ECLI:NL:RBNHO:2022:1582
Rechtbank Noord-Holland
- Wraking
- Rechtspraak.nl
Wrakingsverzoek tegen kinderrechter niet-ontvankelijk verklaard wegens beëindiging behandeling
In deze zaak heeft de verzoeker op 7 februari 2022 een wrakingsverzoek ingediend tegen de kinderrechter mr. A.L. Diender, die op 4 februari 2022 een eindbeschikking heeft gewezen in de hoofdzaak met zaaknummer C/15/324493/ JU RK 22-114. De wrakingskamer van de Rechtbank Noord-Holland heeft op 24 februari 2022 beslist dat het wrakingsverzoek niet-ontvankelijk is.
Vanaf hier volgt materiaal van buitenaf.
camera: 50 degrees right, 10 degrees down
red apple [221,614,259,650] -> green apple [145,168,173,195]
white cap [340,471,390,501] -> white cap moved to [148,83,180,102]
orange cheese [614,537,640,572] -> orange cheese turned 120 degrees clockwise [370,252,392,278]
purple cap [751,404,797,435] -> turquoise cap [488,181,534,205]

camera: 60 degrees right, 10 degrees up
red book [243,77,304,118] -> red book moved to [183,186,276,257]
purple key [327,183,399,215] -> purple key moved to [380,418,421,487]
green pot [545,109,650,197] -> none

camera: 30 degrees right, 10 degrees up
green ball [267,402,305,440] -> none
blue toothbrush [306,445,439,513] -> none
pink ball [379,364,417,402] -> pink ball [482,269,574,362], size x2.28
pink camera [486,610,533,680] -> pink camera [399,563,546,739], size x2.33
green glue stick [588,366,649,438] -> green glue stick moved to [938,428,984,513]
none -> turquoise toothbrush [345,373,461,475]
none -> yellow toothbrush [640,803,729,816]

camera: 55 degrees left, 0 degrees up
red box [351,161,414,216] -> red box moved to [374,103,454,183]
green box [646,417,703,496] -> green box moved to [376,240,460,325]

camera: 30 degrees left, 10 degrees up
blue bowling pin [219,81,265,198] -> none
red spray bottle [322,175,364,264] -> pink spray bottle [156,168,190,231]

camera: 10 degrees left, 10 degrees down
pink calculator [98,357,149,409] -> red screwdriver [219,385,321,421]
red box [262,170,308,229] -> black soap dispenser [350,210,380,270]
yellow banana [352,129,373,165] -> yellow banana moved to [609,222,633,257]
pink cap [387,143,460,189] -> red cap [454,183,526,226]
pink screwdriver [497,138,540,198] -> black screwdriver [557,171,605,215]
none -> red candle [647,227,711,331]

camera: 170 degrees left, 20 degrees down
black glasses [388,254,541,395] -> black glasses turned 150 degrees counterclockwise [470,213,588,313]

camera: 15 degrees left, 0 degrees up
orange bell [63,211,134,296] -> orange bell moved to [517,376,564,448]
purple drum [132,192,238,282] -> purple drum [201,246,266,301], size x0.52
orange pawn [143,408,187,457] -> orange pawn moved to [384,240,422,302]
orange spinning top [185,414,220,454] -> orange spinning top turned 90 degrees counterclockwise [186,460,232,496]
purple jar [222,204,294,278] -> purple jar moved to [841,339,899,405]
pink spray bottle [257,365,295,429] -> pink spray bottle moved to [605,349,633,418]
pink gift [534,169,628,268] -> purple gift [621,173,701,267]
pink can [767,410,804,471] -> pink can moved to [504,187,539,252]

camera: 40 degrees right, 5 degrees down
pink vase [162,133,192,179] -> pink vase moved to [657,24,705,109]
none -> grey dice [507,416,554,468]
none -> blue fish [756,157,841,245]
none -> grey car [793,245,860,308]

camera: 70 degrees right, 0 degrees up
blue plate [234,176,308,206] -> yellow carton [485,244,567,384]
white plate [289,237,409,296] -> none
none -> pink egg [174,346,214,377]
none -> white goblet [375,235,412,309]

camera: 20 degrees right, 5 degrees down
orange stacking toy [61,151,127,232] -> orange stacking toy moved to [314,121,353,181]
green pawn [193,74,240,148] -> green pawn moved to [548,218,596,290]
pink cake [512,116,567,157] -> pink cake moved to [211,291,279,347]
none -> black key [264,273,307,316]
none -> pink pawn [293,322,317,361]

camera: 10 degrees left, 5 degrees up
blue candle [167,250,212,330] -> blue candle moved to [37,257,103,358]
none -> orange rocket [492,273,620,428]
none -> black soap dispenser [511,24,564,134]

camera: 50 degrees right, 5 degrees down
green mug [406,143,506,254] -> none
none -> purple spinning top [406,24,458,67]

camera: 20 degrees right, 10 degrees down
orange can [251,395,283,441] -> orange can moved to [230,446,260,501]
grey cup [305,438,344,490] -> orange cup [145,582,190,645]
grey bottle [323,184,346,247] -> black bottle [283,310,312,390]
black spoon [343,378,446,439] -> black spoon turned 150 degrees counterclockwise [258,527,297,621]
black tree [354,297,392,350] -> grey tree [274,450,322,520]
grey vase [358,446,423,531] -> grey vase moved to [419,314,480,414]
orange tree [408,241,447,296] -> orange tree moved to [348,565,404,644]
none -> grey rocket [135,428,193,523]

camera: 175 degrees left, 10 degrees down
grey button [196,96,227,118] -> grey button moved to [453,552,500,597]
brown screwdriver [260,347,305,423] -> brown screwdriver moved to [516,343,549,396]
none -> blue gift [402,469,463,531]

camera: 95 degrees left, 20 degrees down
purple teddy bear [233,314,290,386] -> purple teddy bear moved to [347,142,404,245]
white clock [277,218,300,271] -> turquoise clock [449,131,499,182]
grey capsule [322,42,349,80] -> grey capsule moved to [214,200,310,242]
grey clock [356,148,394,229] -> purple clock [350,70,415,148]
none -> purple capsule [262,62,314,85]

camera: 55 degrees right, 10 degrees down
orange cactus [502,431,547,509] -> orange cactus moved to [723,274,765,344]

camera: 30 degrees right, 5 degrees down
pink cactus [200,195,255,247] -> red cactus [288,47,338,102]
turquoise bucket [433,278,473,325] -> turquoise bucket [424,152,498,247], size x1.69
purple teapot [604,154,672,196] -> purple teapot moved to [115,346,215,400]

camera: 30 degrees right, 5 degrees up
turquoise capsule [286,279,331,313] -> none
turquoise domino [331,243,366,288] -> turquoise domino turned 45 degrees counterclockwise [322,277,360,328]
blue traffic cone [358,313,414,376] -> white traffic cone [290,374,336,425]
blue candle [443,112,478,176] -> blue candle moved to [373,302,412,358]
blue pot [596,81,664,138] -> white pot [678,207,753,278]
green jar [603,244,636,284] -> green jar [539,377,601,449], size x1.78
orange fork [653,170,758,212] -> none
Dit besluit is genomen omdat het verzoek is ingediend nadat de kinderrechter de behandeling van de zaak al had beëindigd. De wrakingskamer heeft overwogen dat op grond van artikel 36 van het Wetboek van Burgerlijke Rechtsvordering een verzoek tot wraking alleen kan worden ingediend zolang de rechter de zaak nog behandelt. Aangezien de kinderrechter al een einduitspraak had gedaan, kon de wrakingskamer niet inhoudelijk op het verzoek ingaan. De verzoeker had de kinderrechter beschuldigd van partijdigheid en ongeïnteresseerdheid tijdens de behandeling van de hoofdzaak, maar deze beschuldigingen konden niet meer in behandeling worden genomen. De rechtbank heeft de griffier opgedragen om een gewaarmerkt afschrift van de beslissing aan de verzoeker en de kinderrechter toe te zenden.